**Action item:** Go through the material and pull out every line with the string "down" in it.

**Dataset section:**
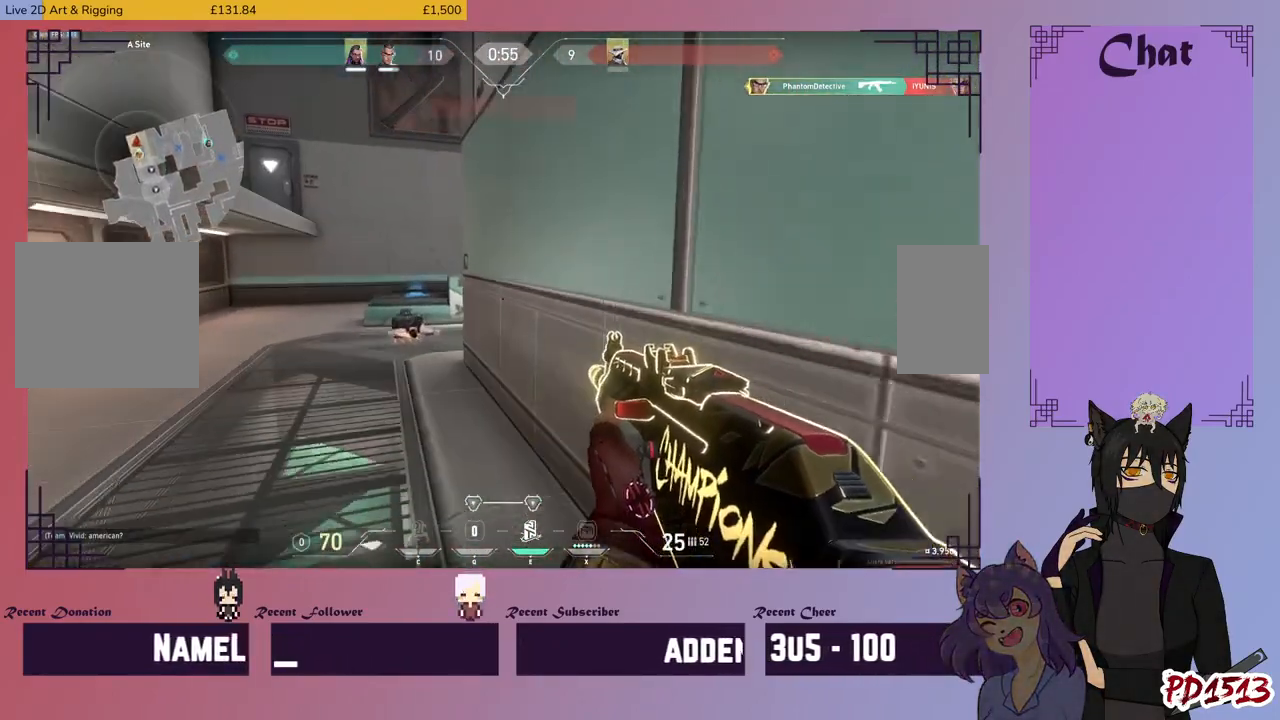
{"keys": ["a"], "mouse": [], "events": []}
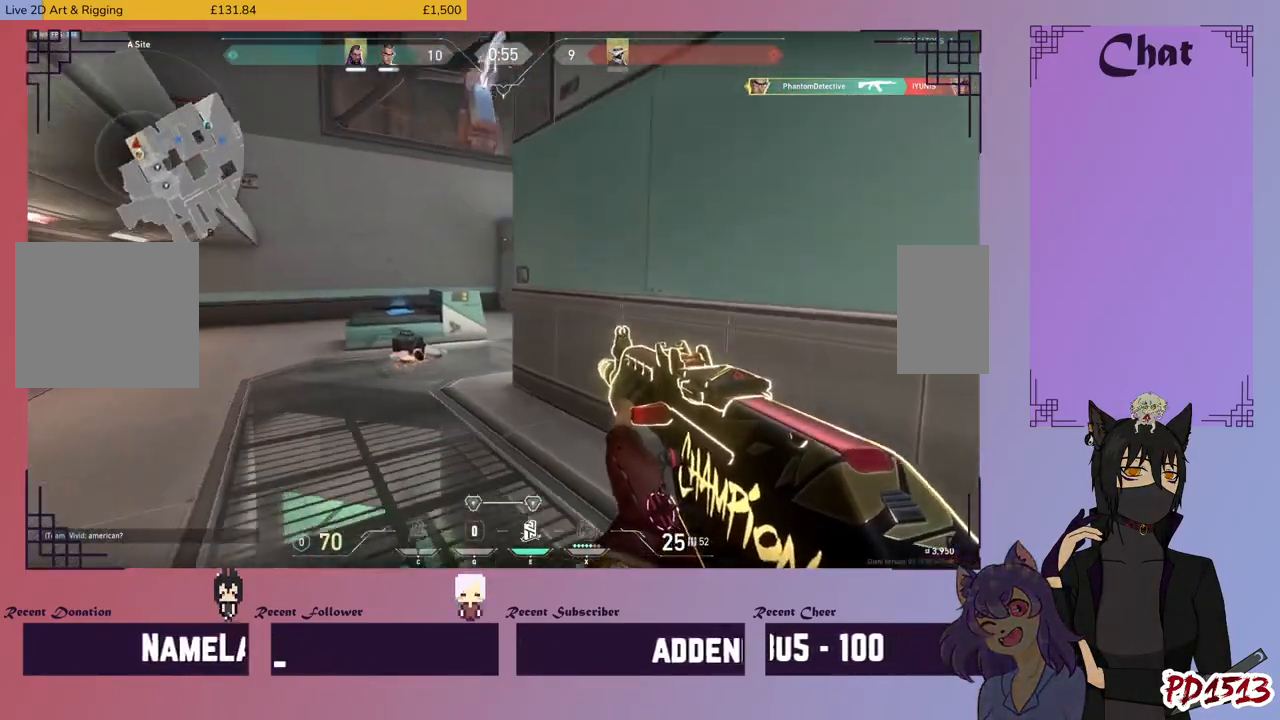
{"keys": ["a", "s"], "mouse": [], "events": [[234, "s", "down"]]}
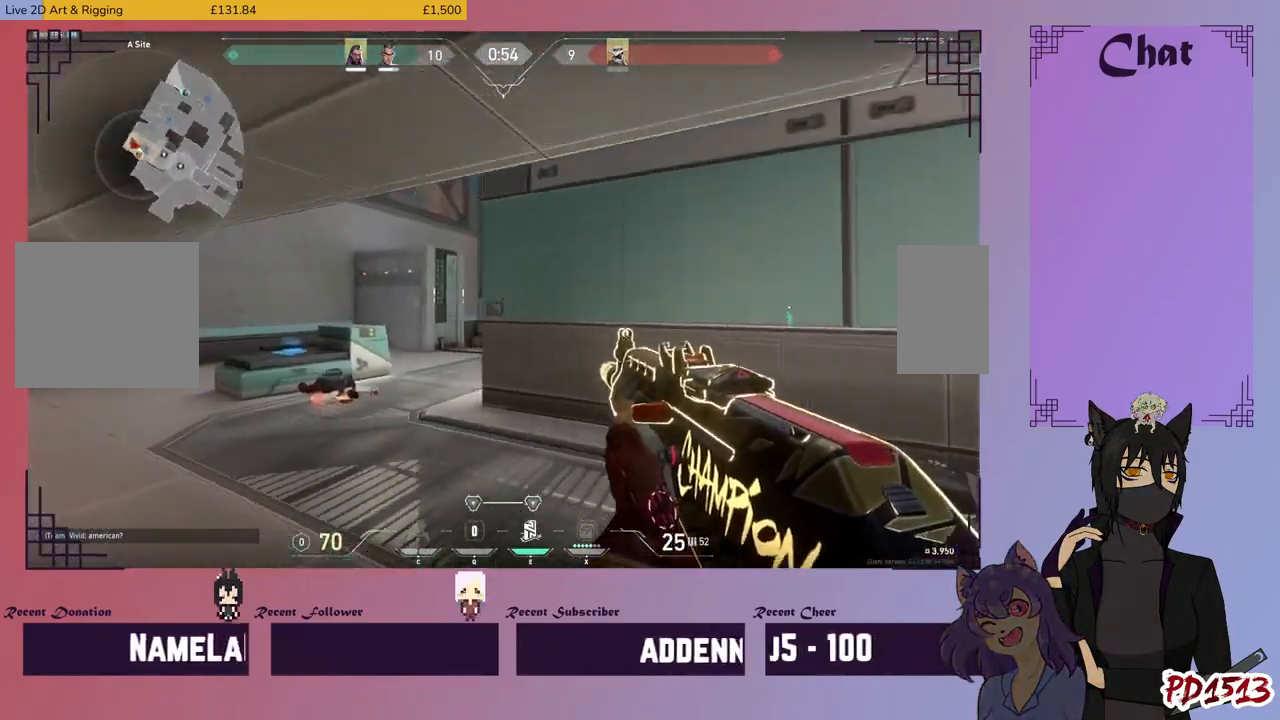
{"keys": ["a"], "mouse": [], "events": [[200, "mouse_right", "down"], [367, "mouse_right", "up"], [500, "s", "up"]]}
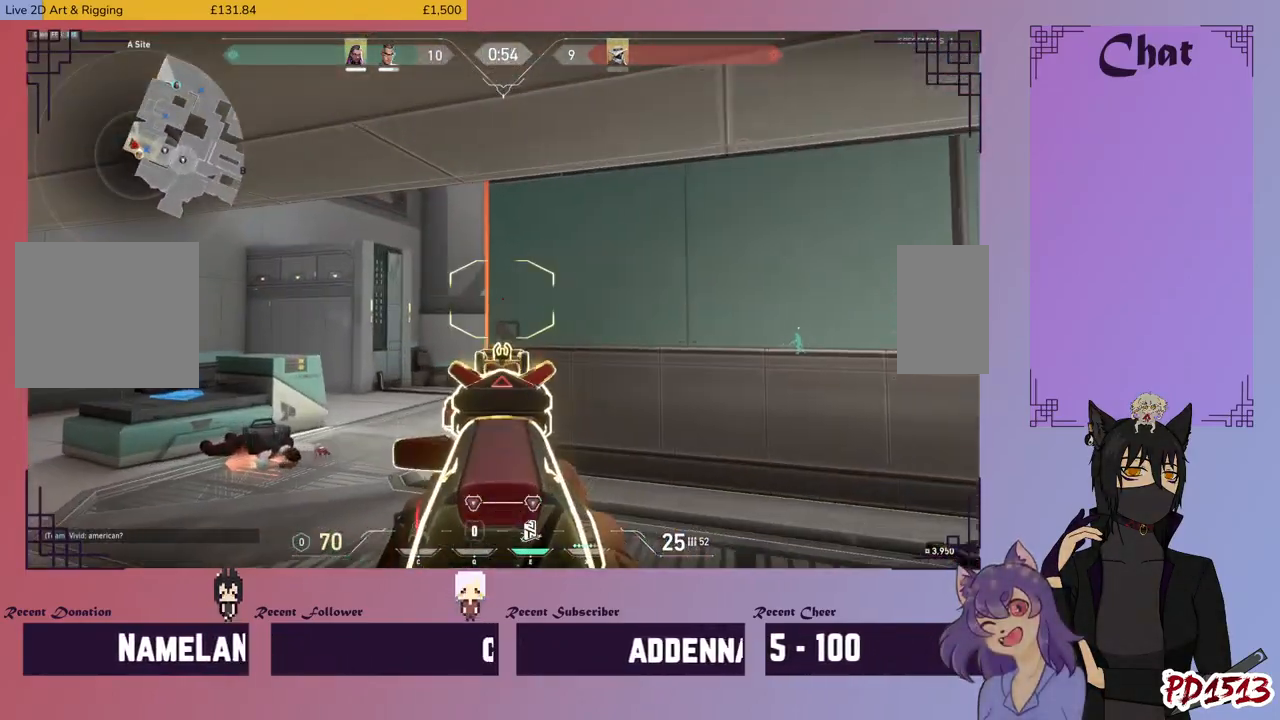
{"keys": ["a"], "mouse": [], "events": []}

**Result of this task:**
{"keys": ["a", "s"], "mouse": [], "events": [[234, "s", "down"]]}
{"keys": ["a"], "mouse": [], "events": [[200, "mouse_right", "down"], [367, "mouse_right", "up"], [500, "s", "up"]]}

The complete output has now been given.